> **Work item**: Transcribe exactly every line from the one containing "thumb ip: (1159, 935)" down to the final line of the listing below, including both, and leave out the rest.

> **Dataset content**:
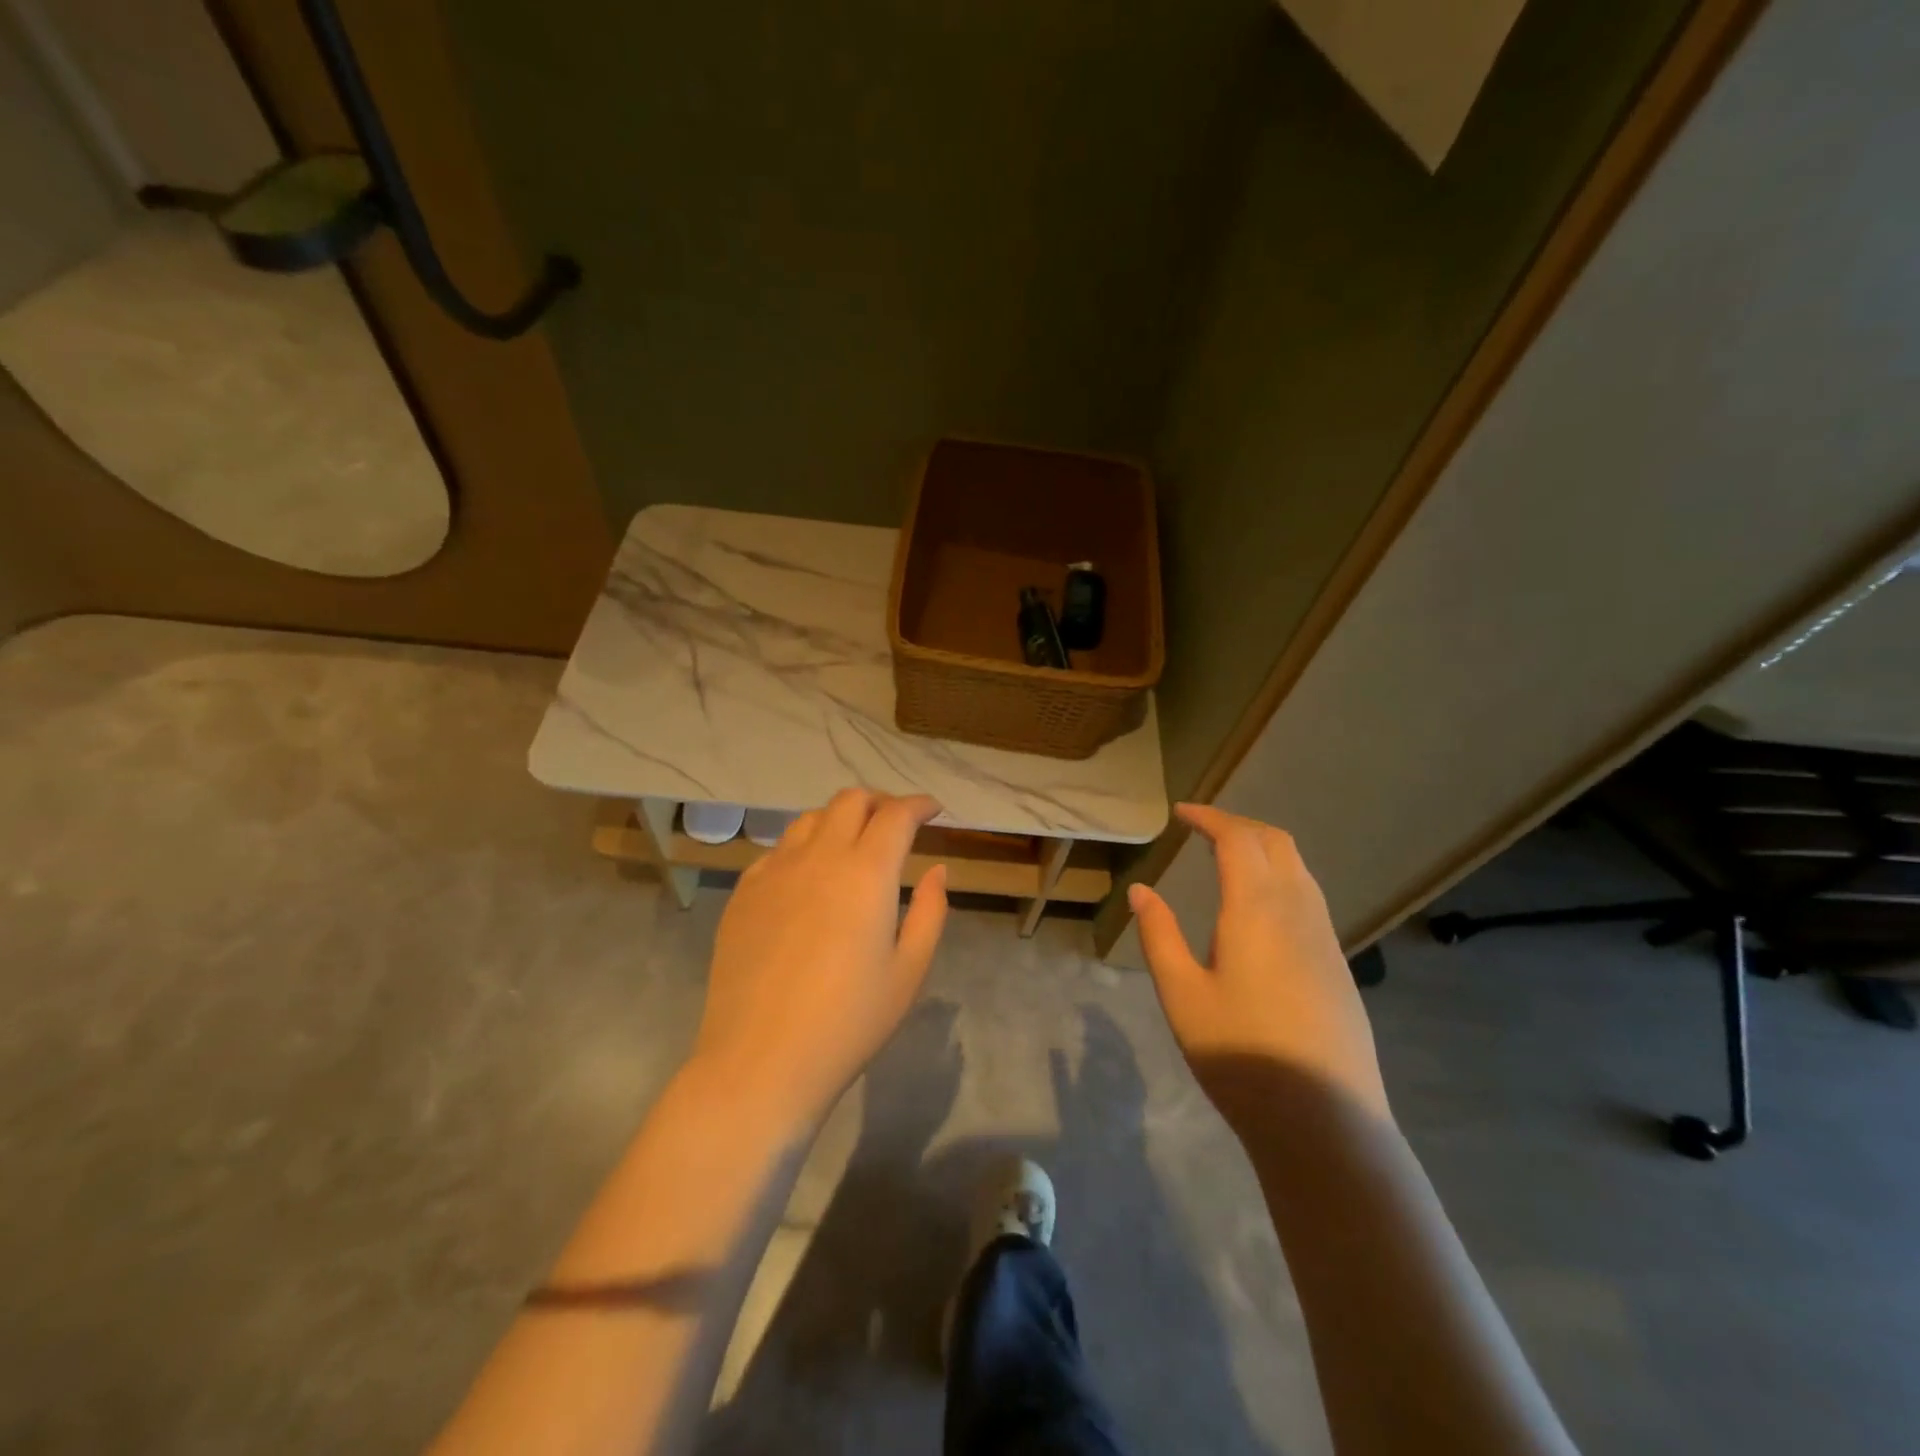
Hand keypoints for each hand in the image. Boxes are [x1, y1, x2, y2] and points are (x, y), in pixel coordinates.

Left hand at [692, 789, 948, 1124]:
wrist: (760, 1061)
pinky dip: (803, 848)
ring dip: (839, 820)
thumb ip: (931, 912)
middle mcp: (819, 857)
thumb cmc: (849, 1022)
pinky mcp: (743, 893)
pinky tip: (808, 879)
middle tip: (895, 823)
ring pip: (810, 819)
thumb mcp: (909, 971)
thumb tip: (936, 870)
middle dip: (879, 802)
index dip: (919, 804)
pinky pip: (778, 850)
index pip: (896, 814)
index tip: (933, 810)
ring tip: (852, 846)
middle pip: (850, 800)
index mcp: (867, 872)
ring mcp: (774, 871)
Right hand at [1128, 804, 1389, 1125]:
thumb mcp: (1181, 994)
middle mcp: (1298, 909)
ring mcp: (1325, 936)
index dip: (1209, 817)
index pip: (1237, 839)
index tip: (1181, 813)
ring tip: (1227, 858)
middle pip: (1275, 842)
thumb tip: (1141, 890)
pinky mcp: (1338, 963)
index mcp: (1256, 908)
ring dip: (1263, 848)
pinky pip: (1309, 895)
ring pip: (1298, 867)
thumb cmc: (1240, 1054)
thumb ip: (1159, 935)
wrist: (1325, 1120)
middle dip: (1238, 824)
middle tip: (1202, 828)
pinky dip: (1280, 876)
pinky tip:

> **Task response**:
thumb ip: (1159, 935)
wrist: (1325, 1120)
middle dip: (1238, 824)
middle tip: (1202, 828)
pinky dip: (1280, 876)
pinky tip:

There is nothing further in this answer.